| PROBLEM DESCRIPTION |
Restate, word for word, each entry that follows, but skip its pictures.

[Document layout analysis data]
%%

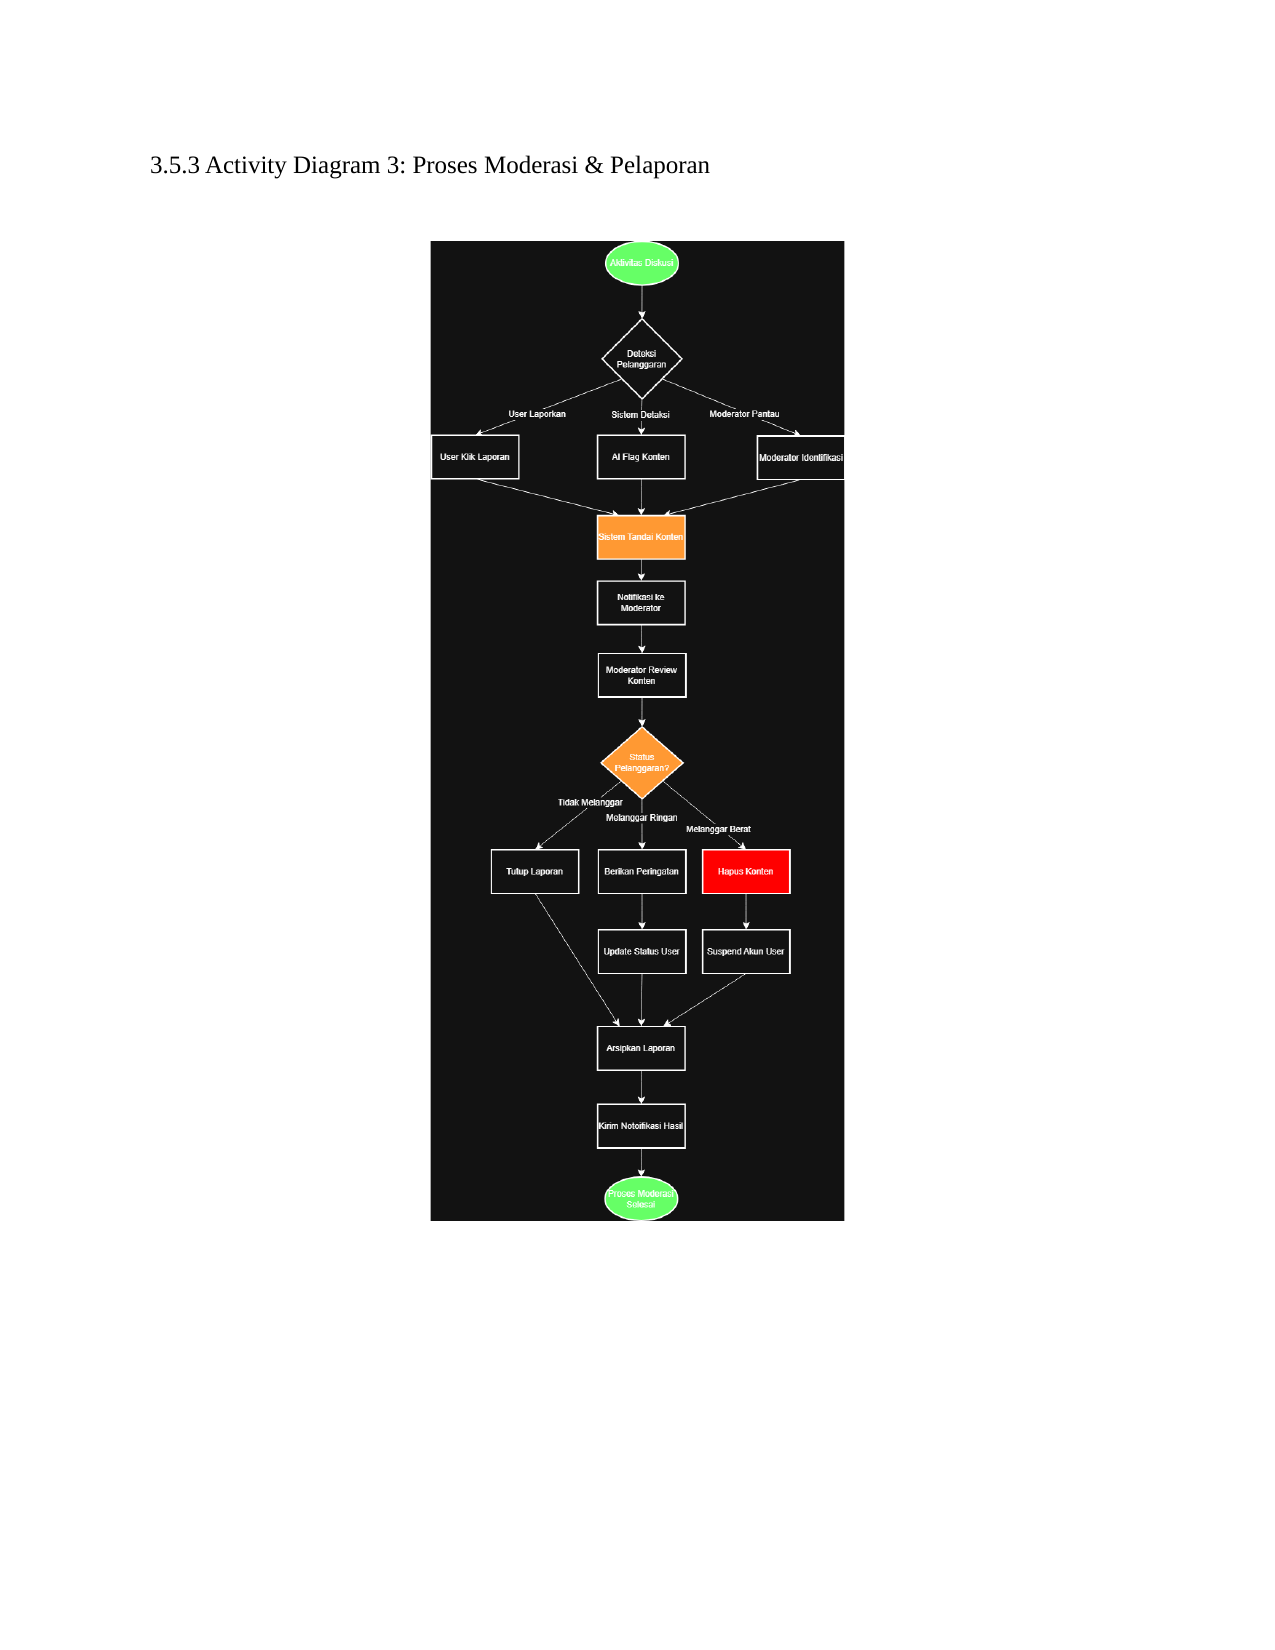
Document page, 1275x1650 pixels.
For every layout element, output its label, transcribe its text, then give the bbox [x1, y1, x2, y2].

subtitle 3.5.3 Activity Diagram 3: Proses Moderasi & Pelaporan [150, 150, 1125, 179]
picture [430, 241, 845, 1221]
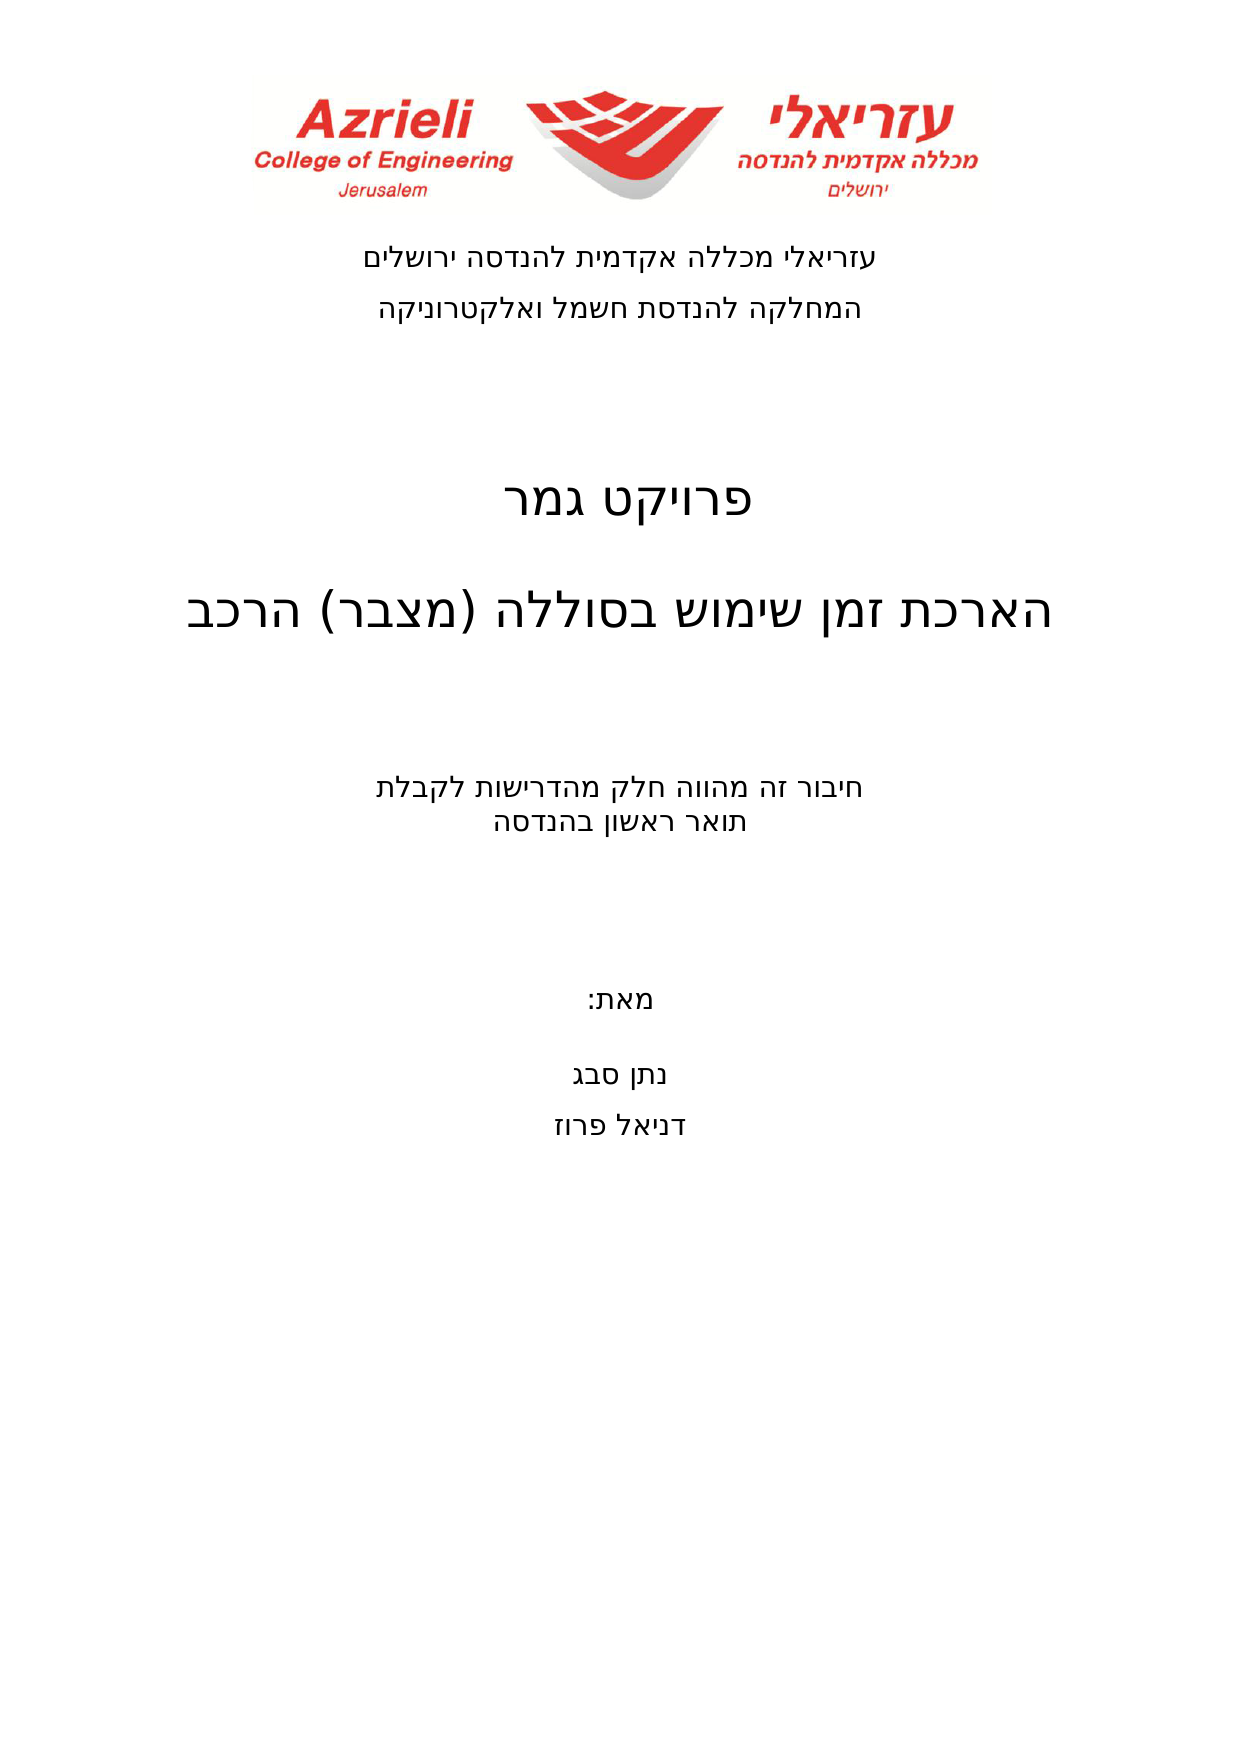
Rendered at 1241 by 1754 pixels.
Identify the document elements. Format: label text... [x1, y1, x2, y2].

text תואר ראשון בהנדסה [75, 804, 1165, 838]
text פרויקט גמר [75, 469, 1165, 527]
text מאת: [75, 982, 1165, 1016]
text נתן סבג [75, 1057, 1165, 1091]
text דניאל פרוז [75, 1108, 1165, 1142]
text חיבור זה מהווה חלק מהדרישות לקבלת [75, 771, 1165, 804]
text המחלקה להנדסת חשמל ואלקטרוניקה [75, 291, 1165, 325]
text הארכת זמן שימוש בסוללה (מצבר) הרכב [75, 581, 1165, 639]
text עזריאלי מכללה אקדמית להנדסה ירושלים [75, 241, 1165, 274]
picture [248, 75, 992, 227]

%%

| EXERCISE SOLUTION |
Document page, 1275x1650 pixels.
For every layout element, output its label, transcribe its text, then give the bbox [x1, y1, x2, y2].

subtitle 3.5.3 Activity Diagram 3: Proses Moderasi & Pelaporan [150, 150, 1125, 179]
picture [430, 241, 845, 1221]
Rendered at 1241 by 1754 pixels.
Identify the document elements. Format: label text... [x1, y1, x2, y2].

text תואר ראשון בהנדסה [75, 804, 1165, 838]
text פרויקט גמר [75, 469, 1165, 527]
text מאת: [75, 982, 1165, 1016]
text נתן סבג [75, 1057, 1165, 1091]
text דניאל פרוז [75, 1108, 1165, 1142]
text חיבור זה מהווה חלק מהדרישות לקבלת [75, 771, 1165, 804]
text המחלקה להנדסת חשמל ואלקטרוניקה [75, 291, 1165, 325]
text הארכת זמן שימוש בסוללה (מצבר) הרכב [75, 581, 1165, 639]
text עזריאלי מכללה אקדמית להנדסה ירושלים [75, 241, 1165, 274]
picture [248, 75, 992, 227]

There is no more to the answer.